Ah, nothing says “urgent crisis” quite like two toy companies begging the court to fast-track their case against tariffs. It’s not every day you see teddy bears and Lego blocks at the heart of a legal whirlwind.
In a twist that could only make sense in a world where economic logic is as pliable as Play-Doh, Learning Resources and hand2mind have decided that the best way to challenge Trump’s tariffs is to skip the line and go straight to the Supreme Court. You’ve got to admire their chutzpah—who knew toy companies had such a penchant for constitutional drama?
Their approach is peculiar, to say the least. Typically, the losing side in a legal battle cries for justice, but here we have the winners demanding a Supreme Court showdown, all while skipping over the U.S. Court of Appeals for the District of Columbia Circuit. If this were a board game, we’d be calling it Monopoly: Legal Edition.

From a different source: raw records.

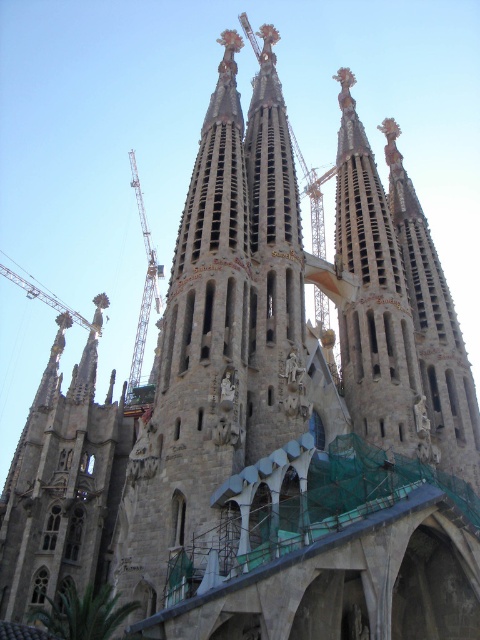
Question: Does metallic construction crane at center have a lesser width compared to metallic construction crane at upper left?

Choices:
 (A) yes
 (B) no

Answer: (A)

Question: Is metallic construction crane at center smaller than metallic construction crane at upper left?

Choices:
 (A) no
 (B) yes

Answer: (A)

Question: Does metallic construction crane at center appear over metallic construction crane at upper left?

Choices:
 (A) yes
 (B) no

Answer: (B)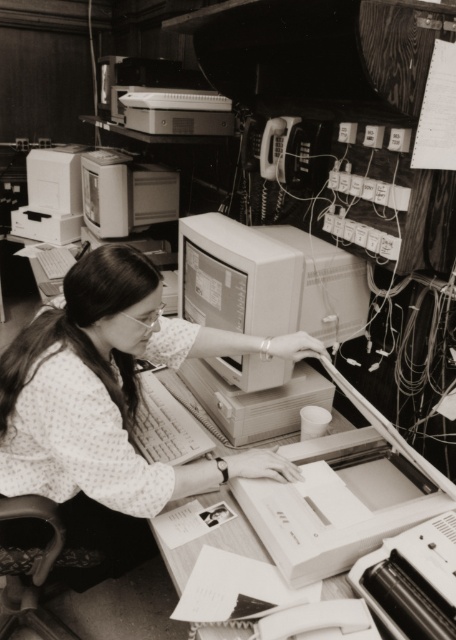
In the scene shown: Is polka dot fabric shirt at center smaller than matte gray monitor at center?

Incorrect, polka dot fabric shirt at center is not smaller in size than matte gray monitor at center.

Where is `polka dot fabric shirt at center`? The image size is (456, 640). polka dot fabric shirt at center is located at coordinates (110, 406).

Image resolution: width=456 pixels, height=640 pixels. What are the coordinates of `polka dot fabric shirt at center` in the screenshot? It's located at (110, 406).

Can you confirm if polka dot fabric shirt at center is positioned to the right of smooth white table at center?

In fact, polka dot fabric shirt at center is to the left of smooth white table at center.

Can you confirm if polka dot fabric shirt at center is taller than smooth white table at center?

Yes, polka dot fabric shirt at center is taller than smooth white table at center.

Is point (177, 497) less distant than point (321, 556)?

That is False.

The image size is (456, 640). What are the coordinates of `polka dot fabric shirt at center` in the screenshot? It's located at (110, 406).

Can you confirm if matte gray monitor at center is wider than smooth white table at center?

Incorrect, matte gray monitor at center's width does not surpass smooth white table at center's.

Between point (186, 284) and point (419, 458), which one is positioned behind?

The point (186, 284) is behind.

Find the location of `matte gray monitor at center`. matte gray monitor at center is located at coordinates (268, 280).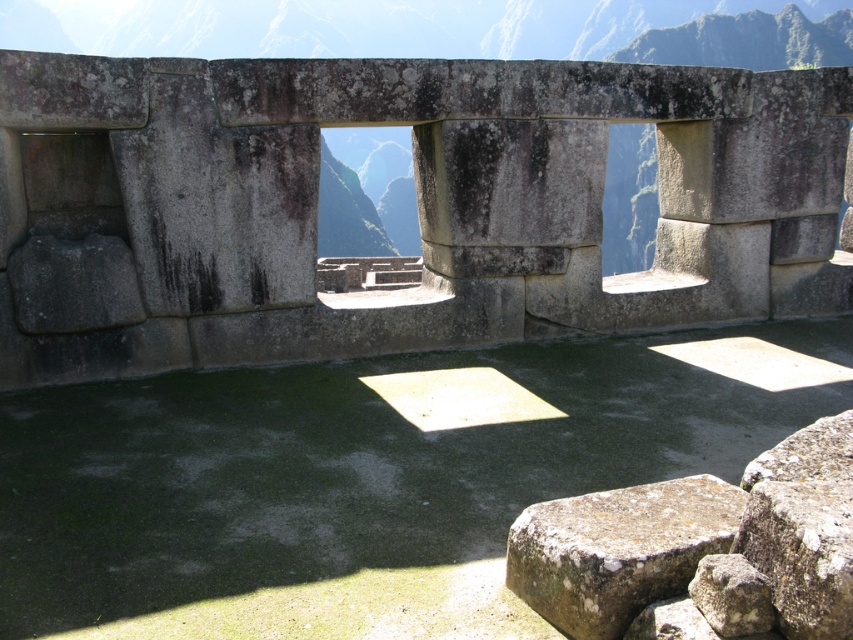
Question: Does gray stone wall at center appear over rusty stone at lower right?

Choices:
 (A) no
 (B) yes

Answer: (B)

Question: From the image, what is the correct spatial relationship of gray stone wall at center in relation to rusty stone at lower right?

Choices:
 (A) left
 (B) right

The odds of the court granting such a wish? Slimmer than a Barbie doll’s waistline. But when it comes to challenging the International Emergency Economic Powers Act, why not try every trick in the book? After all, no president had dared use the I.E.E.P.A. to slap tariffs on until Trump decided to play trade war commander-in-chief. It’s almost as if the act is the toy nobody wanted until now.
Meanwhile, the Court of International Trade has already delivered a blow to the tariff plan, but like any good soap opera, the drama continues with the Federal Circuit stepping into the spotlight next month. As the legal pendulum swings back and forth, Trump’s tariffs march on, paused only by the courts’ leisurely dance.
The inevitable appeals to the Supreme Court loom large, like storm clouds over a picnic, as the justices prepare to potentially entertain one or both cases. The toy companies are keen to use the rare “certiorari before judgment” card, a move typically reserved for genuine national crises—think Nixon’s tapes or Truman’s steel seizure. Clearly, in their eyes, plastic dinosaurs and counting blocks might just be the new steel.
Before 2019, this Hail Mary of legal maneuvers was dusted off maybe once every decade and a half. But in the past few years, the court has gone on a certiorari spree, indulging in it at least 19 times. Perhaps the justices have developed a taste for the dramatic? Or maybe the world’s just gotten a whole lot more entertaining—or absurd.